---------- TEXTE FOURNI ----------
Forcément, elles me sont revenues en tête en voyant le film. Nous
avons atteint un point de non-retour dans cette société où le
désastre du carcan commercial nous tue à petit feu. J'entendais
hier à la radio une émission sur le commerce drive : on
commande par internet et on prend sa voiture pour récupérer sur un
quai la cargaison. La boucle est bouclée, plus aucun contact humain.
Le grand soir s'en paye une tranche : la femme de
Jean-Pierre récupère son bébé au Mac drive.
On
pourrait dire de Not ce que dit Jean-Marc Rouillan de Paul, dans son
beau livre Paul des Épinettes
et moi. Sur la maladie et la mort en prison :
"Il
vivait sans amour et s'en foutait pas mal. Il n'avait jamais connu la
tendresse et ce n'est pas à quarante piges qu'il deviendrait
pratiquant".
---------- JEU DE DONNÉES ----------
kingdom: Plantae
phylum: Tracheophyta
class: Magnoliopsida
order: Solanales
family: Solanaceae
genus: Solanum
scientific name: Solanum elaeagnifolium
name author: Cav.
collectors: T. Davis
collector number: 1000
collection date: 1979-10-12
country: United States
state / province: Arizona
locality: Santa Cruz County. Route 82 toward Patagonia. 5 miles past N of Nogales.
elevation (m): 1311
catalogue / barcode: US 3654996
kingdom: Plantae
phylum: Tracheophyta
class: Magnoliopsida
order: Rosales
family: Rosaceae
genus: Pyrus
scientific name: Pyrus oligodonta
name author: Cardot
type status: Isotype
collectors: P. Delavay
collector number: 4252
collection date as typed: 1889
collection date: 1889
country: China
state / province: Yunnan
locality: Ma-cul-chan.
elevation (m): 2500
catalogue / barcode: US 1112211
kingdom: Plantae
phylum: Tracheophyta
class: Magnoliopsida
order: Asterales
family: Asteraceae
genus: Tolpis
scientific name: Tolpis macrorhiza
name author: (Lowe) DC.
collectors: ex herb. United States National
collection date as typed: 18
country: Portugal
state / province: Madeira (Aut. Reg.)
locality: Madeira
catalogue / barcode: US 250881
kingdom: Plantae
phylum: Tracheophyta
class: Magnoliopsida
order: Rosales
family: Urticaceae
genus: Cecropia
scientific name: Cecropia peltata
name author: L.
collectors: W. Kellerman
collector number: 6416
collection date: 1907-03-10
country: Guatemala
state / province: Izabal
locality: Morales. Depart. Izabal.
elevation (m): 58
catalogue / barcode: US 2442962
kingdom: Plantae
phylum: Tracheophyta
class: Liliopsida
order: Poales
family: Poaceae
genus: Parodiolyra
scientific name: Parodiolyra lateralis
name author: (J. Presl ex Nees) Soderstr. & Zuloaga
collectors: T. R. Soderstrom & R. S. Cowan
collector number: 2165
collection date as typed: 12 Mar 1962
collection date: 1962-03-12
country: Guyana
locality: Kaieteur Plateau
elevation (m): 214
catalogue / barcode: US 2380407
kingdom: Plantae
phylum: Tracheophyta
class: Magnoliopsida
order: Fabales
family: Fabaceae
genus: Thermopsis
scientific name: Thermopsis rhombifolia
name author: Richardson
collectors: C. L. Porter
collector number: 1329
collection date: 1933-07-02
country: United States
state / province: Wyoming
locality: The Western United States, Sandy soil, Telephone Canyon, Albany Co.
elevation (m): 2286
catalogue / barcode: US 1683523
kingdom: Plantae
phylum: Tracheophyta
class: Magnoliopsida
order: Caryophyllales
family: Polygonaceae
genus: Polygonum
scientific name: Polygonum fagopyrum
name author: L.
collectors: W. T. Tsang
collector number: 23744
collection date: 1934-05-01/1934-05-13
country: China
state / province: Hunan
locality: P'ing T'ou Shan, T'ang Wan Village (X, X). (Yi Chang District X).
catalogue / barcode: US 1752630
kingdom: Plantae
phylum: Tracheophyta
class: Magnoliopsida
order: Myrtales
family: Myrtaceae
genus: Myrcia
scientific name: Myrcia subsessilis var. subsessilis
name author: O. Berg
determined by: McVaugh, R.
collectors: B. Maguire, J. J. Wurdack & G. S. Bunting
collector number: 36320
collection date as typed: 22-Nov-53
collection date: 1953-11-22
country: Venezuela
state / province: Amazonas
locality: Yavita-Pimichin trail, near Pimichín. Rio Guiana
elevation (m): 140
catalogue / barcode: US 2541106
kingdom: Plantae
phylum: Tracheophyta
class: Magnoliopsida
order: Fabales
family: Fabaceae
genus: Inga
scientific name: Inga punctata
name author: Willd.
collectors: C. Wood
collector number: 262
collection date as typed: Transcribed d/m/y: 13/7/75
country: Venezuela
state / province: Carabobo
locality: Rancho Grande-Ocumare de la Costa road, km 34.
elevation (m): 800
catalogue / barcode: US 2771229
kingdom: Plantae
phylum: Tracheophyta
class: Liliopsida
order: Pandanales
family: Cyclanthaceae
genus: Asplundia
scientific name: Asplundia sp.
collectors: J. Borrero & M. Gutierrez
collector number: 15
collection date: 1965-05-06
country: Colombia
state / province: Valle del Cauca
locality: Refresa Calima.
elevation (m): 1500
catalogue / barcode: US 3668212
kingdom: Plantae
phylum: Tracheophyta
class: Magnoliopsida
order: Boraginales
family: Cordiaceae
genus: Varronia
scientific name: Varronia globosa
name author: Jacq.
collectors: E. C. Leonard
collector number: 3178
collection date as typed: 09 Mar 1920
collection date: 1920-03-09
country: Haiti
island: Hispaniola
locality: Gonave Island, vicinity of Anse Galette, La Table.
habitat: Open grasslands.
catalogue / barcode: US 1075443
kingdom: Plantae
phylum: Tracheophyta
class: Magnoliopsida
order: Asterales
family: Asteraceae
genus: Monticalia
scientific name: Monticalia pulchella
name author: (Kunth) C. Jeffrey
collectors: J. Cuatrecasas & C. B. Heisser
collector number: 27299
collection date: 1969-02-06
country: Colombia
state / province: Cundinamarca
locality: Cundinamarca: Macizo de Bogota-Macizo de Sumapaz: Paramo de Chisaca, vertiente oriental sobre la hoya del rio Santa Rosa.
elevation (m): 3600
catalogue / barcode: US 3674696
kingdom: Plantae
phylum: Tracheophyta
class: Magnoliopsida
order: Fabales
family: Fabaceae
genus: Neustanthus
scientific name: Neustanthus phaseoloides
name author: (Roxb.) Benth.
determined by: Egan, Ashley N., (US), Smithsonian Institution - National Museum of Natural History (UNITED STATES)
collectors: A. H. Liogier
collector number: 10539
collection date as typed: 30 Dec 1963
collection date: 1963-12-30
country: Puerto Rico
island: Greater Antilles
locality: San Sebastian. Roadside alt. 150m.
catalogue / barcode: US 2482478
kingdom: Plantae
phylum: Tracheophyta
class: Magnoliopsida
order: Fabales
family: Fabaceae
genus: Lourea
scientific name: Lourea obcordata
----------
_EXPLORER LE CONTENU_
1 - Répondez aux questions suivantes sur l'extrait consacré au film Le grand soir :
(a) Quel était le sujet de l'émission de radio entendue la veille ?
(b) Où la femme de Jean-Pierre récupère-t-elle son bébé ?
(c) Quel livre de Jean-Marc Rouillan est cité ?
2 - Poursuivez, s'il vous plaît, l'extrait consacré au film Le grand soir à partir de sa dernière phrase.

_EXERCICES CORRIGÉS_
1 -
(a) Le commerce drive.
(b) Au Mac drive.
(c) Paul des Épinettes et moi.

2 -
Et pourtant, parmi tous les personnages du film, c'est peut-être lui
le plus capable d'amour (il faut le voir s'occuper de son chien, puis
de son frère), d'empathie et de joie de vivre. On est ici dans une
redoutable satire de notre temps, dans une réjouissante mise à nu
d'un prétendu ordre qui n'est qu'un désordre invraisemblable. "Où
sont les gens ?",
s'exclame notre tandem de héros. Ben oui, l'ordre commercial remplit
l'unique fonction de survie et rend supportable la servitude
salariale. Et on n'est pas prêt d'en sortir : plus de grand
soir à l'horizon (je ne vous raconte pas la fin du film).
"J'avais
toujours cru que ce qui faisait la différence entre les êtres était
leurs idéaux. Mais il y avait autre chose. Pour les pauvres gens,
les chances de passer de l'état de gibier à celui de chasseur ont
toujours été très minces"
(Cesare Battisti, Le cargo sentimental). Nous sommes tous gibier d'un
système que, hélas, nous avons contribué à mettre en place, que
nous voulons imposer au tiers-monde, et que nous léguerons à nos
enfants. Dans ce monde de plus en plus sans idéal autre que de
consommer (voir aussi l'essai de Yves Michaud, Ibiza mon
amour, enquête sur l'industrialisation du plaisir),
il nous reste heureusement de temps en temps la faculté de dire :
« non. Ça
ne peut plus durer ainsi. Notre manière de vivre est toute en
surface. Marre qu'on flatte nos bas instincts, marre de camper autour
de l'argent et de faire le jeu du pouvoir. »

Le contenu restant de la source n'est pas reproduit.